Update: Blue Origin completed what it characterized as a “flawless” mission test. During the 10-minute flight, the rocket and spacecraft performed as expected, and the New Shepard capsule made a fairly soft landing, as one of its three parachutes failed intentionally. A replay of the mission can be seen in the webcast below.
Original story: As of Sunday morning, Blue Origin plans to continue pushing the capabilities of its New Shepard launch system, as well as the boundaries of the company’s own transparency.
The company secretly conducted the first two flights of New Shepard, which consists of a propulsion module and a capsule capable of suborbital flight, and only released the results afterwards. During the third flight in April, founder Jeff Bezos announced the launch in advance from West Texas and tweeted live about the progress. Now, for the vehicle’s fourth flight, Blue Origin is scheduling a webcast, starting at 9:35am ET, with launch scheduled for 10:45am ET (3:35pm UK time).

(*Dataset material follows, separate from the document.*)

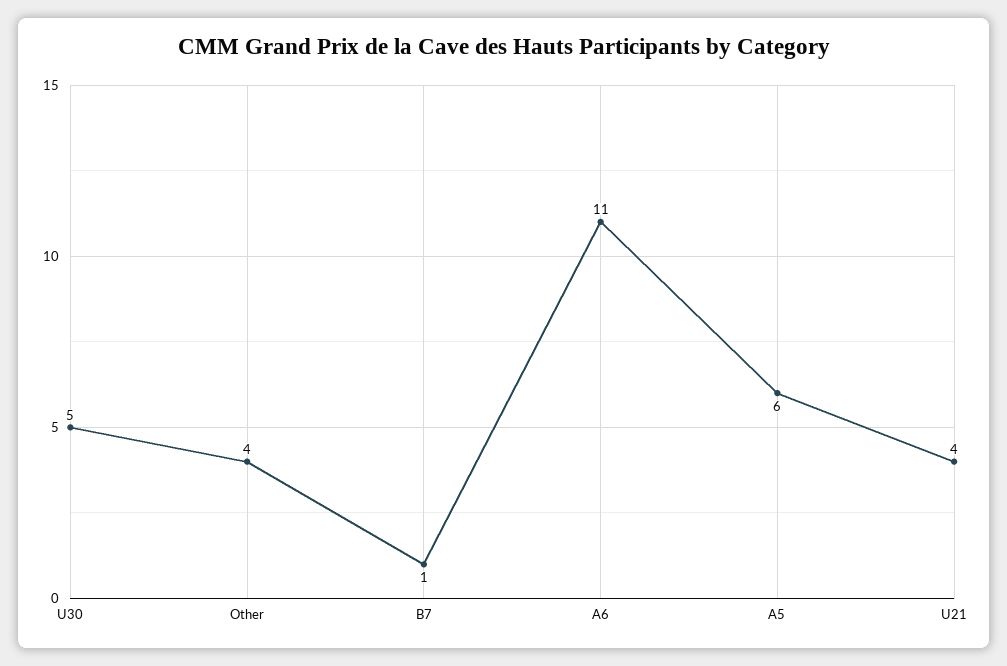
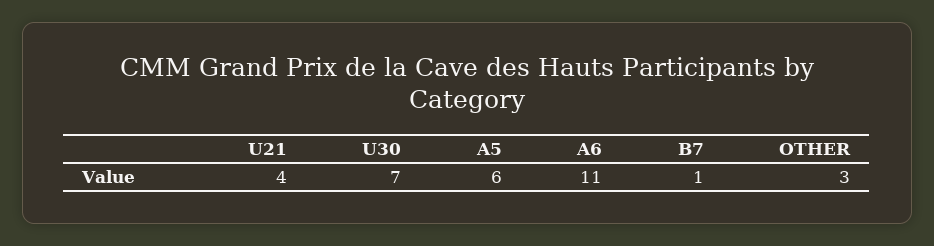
U30: 5 -> 7
Other: 4 -> 3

The rocket company also continues to push the fault tolerances of its propulsion module and spacecraft. This time, the primary objective is to determine if the crew’s vehicle can land with one of the three parachutes deliberately failing. “There are three sets of parachutes, and two of the three should nominally still deploy and, in conjunction with our retrothrust system, land the capsule safely,” Bezos explained in an email. “Works on paper, and this test is designed to validate that.”

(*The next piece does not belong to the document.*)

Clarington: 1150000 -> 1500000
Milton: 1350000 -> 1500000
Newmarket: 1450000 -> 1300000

The rocket and spacecraft serve two primary purposes for Blue Origin. The company plans to use this launch pad to develop a space tourism business that will allow paying customers to ride into space, enjoy weightlessness for several minutes, and then parachute back to Earth by parachute. Blue Origin has not put a price on the experience, which could begin flying space tourists in 2018. New Shepard also serves as a rocket development platform, allowing the company to repeatedly test its booster and engine designs for reusable spaceflight, which will be used in the development of a larger orbital vehicle.